Suppose we have a vector $\vec{x}$ given by the equation
$\vec{x} = \begin{bmatrix}\frac{7}{3}\\-2\\0\end{bmatrix} + t\begin{bmatrix}0\\1\\1\end{bmatrix}$.
I wish to choose $t$ such that the length of $\vec{x}$ is as small as possible.
The solution I have states
$\|\vec{x}\|^2 = \frac{85}{9} - 4t + t^{2}2$
minimizing respect to $t$ yields
$-4 + 4t = 0 \implies t = 1$.
Therefore the smallest $\vec{x}$ is $\begin{bmatrix}\frac{7}{3}\\-1\\1\end{bmatrix}$.
I am a bit confused with how they got $-4 + 4t = 0$ from $\|\vec{x}\|^2$.

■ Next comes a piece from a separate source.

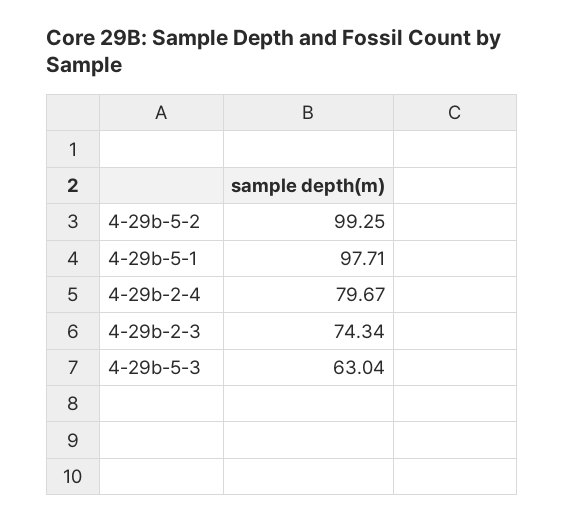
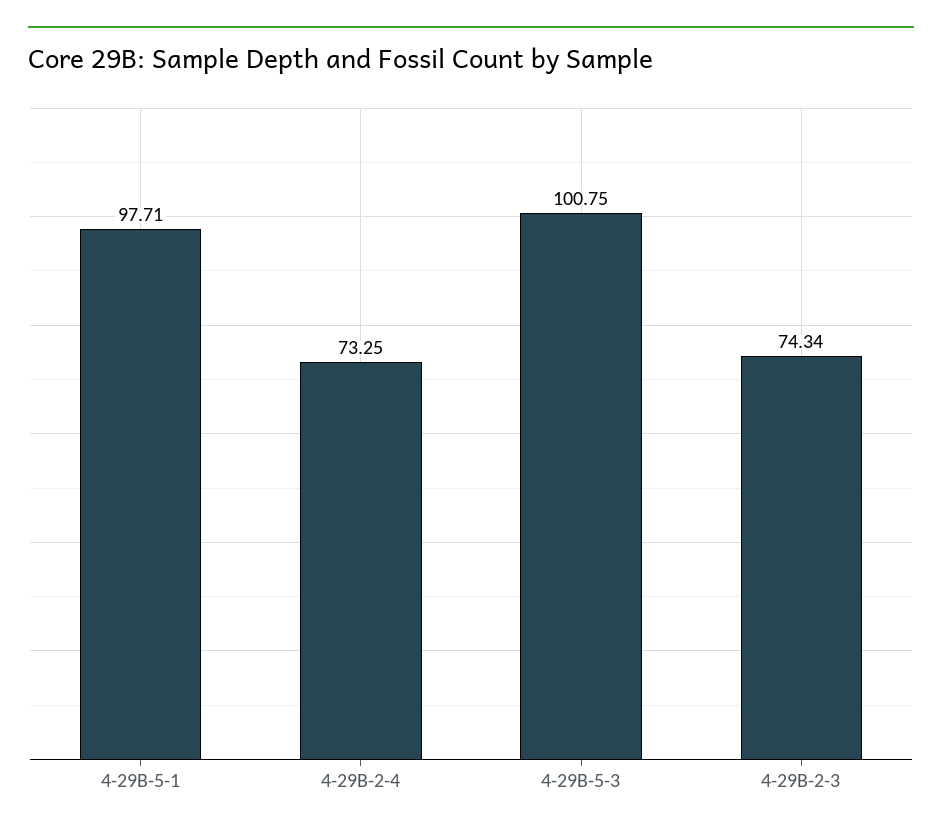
4-29b-5-2: 99.25 -> none
4-29b-2-4: 79.67 -> 73.25
4-29b-5-3: 63.04 -> 100.75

Is there something I am missing?
Any help would be appreciated.
Thank you for reading.
The first part of the solution finds the magnitude of $\vec x$ in respect to the variable $t$. The second part optimizes $t$ by finding the derivative of the magnitude of $\vec x$. The derivative $-4t + 4t$ has zeroes that are the maximums and minimums of the parent function. So, by setting the derivative equal to $0$ and solving, we find a value of $t$ such that the value corresponds to the minimum of the magnitude. You can tell that it is a minimum by inspection; the function of magnitude in respect to $t$ is an upward facing parabola, so its vertex is a minimum. Then, you just plug in said value of $t$ (which in this case is 1) into the original vector $\vec x$ and voila, you have your minimum length of the vector.